Format the rows between the line holding "Read the clock. Like h=12 m=9 s=12" and the line holding "Report: h=5 m=8", inclusive, as a JSON list of strings with one string per line and no blank lines. Leave the pictures out of the answer.
[START OF Supplied entries]
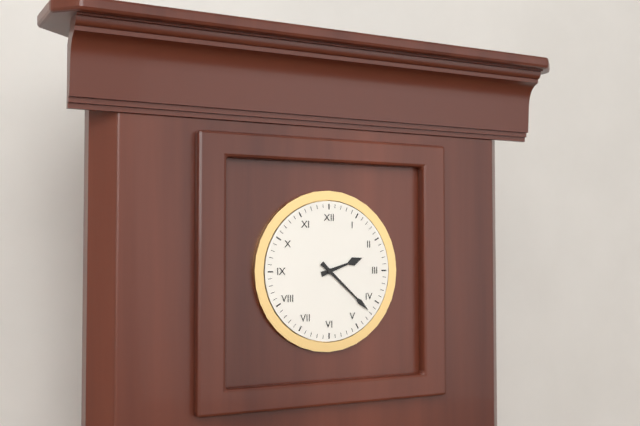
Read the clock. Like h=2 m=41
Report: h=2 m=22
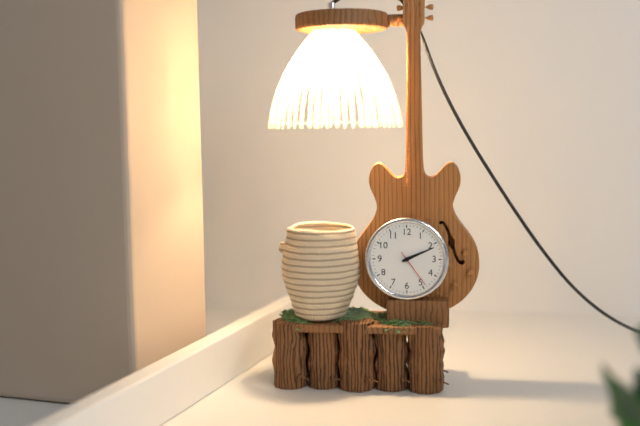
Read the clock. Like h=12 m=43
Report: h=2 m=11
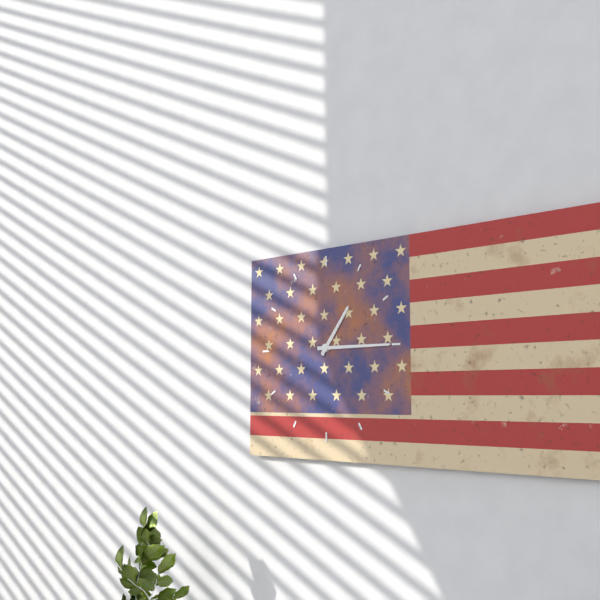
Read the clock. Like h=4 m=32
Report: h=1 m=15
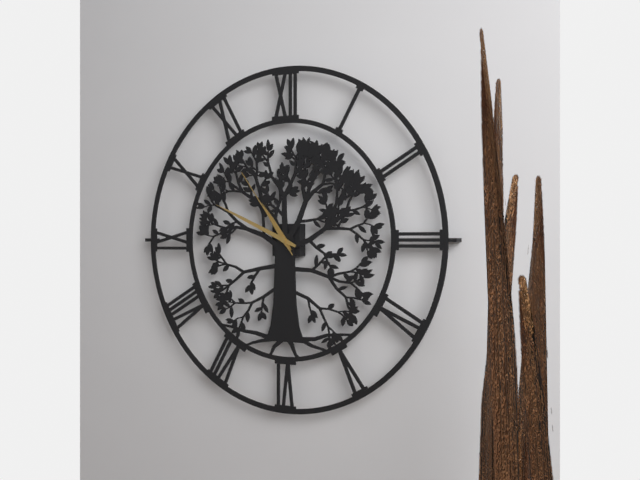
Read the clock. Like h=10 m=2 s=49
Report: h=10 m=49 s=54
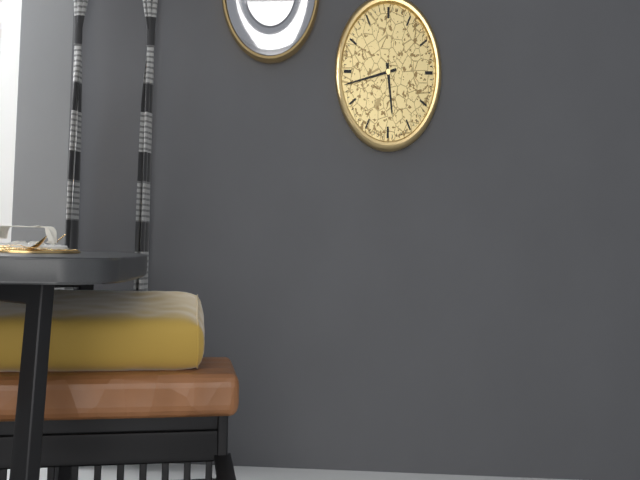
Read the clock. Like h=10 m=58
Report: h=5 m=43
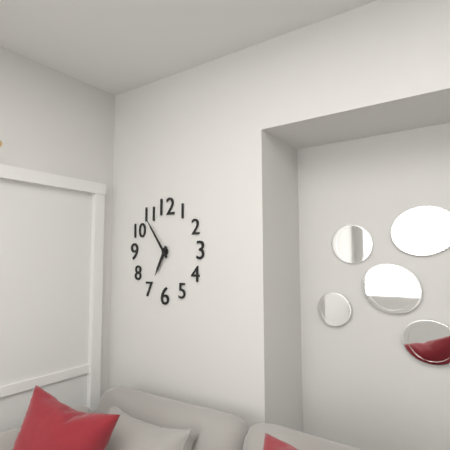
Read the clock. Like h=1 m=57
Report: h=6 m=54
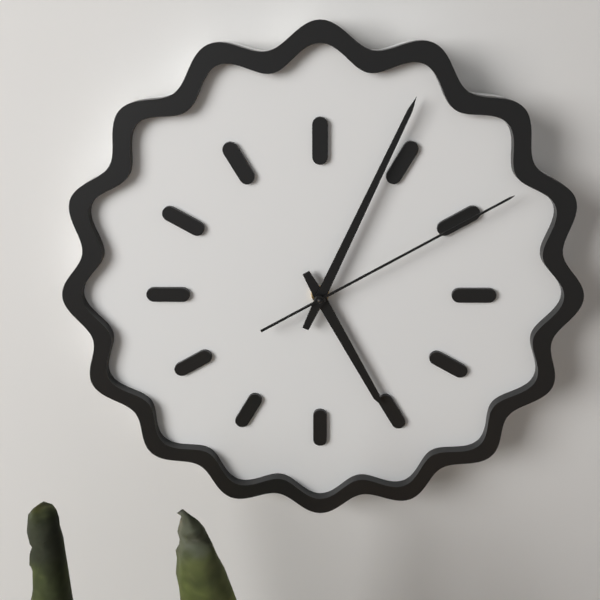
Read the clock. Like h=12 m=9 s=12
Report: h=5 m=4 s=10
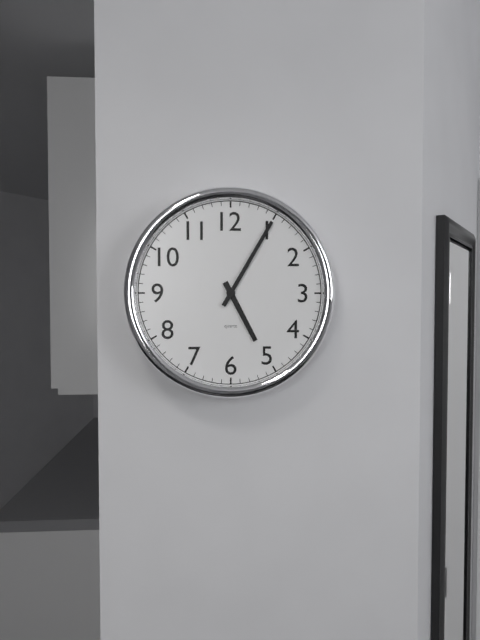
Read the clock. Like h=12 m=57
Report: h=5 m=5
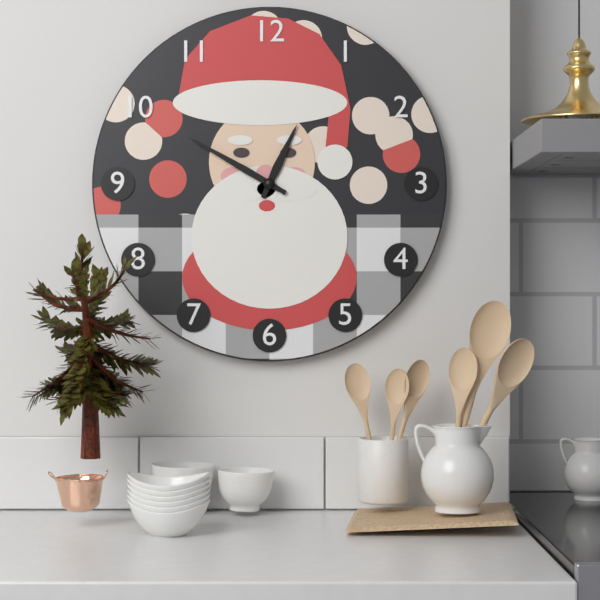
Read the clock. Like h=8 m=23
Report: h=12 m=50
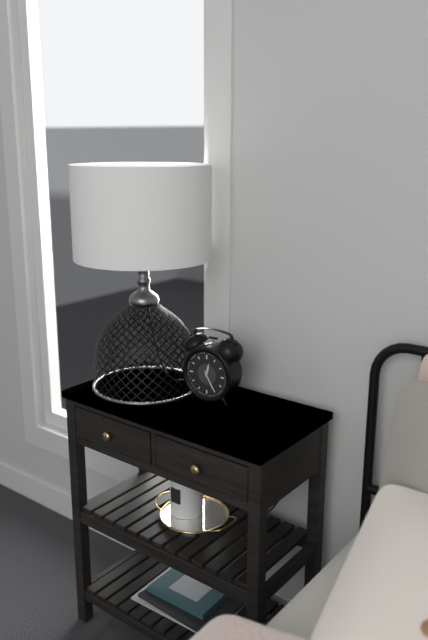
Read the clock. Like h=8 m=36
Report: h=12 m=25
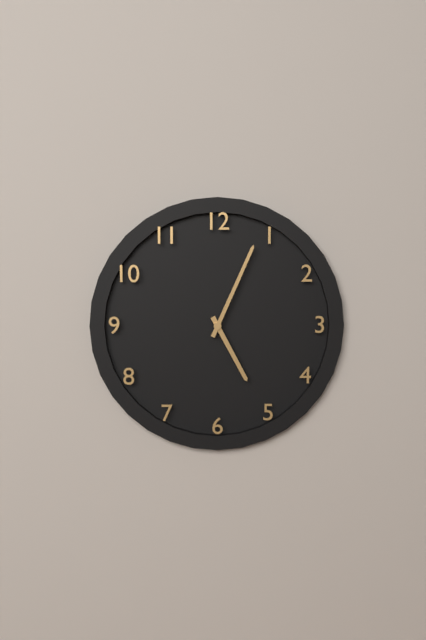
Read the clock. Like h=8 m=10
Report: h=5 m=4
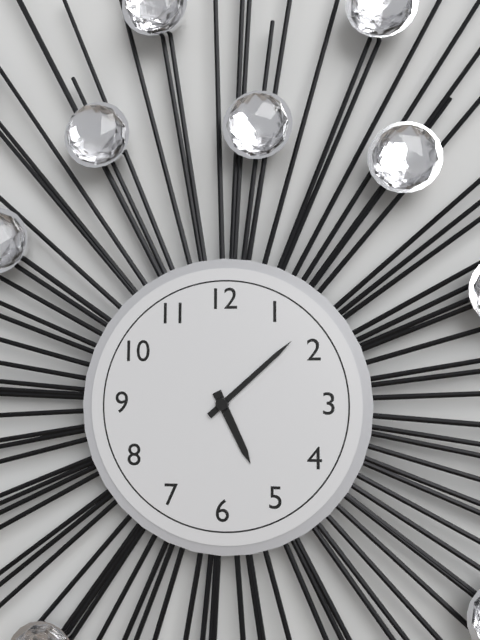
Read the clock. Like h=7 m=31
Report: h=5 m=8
[END OF Supplied entries]
[START OF Supplied entries]
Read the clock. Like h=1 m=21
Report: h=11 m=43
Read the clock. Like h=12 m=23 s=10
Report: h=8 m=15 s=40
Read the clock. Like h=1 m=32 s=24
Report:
[END OF Supplied entries]
= Solution to this task =
[
  "Read the clock. Like h=12 m=9 s=12",
  "Report: h=5 m=4 s=10",
  "Read the clock. Like h=12 m=57",
  "Report: h=5 m=5",
  "Read the clock. Like h=8 m=23",
  "Report: h=12 m=50",
  "Read the clock. Like h=8 m=36",
  "Report: h=12 m=25",
  "Read the clock. Like h=8 m=10",
  "Report: h=5 m=4",
  "Read the clock. Like h=7 m=31",
  "Report: h=5 m=8"
]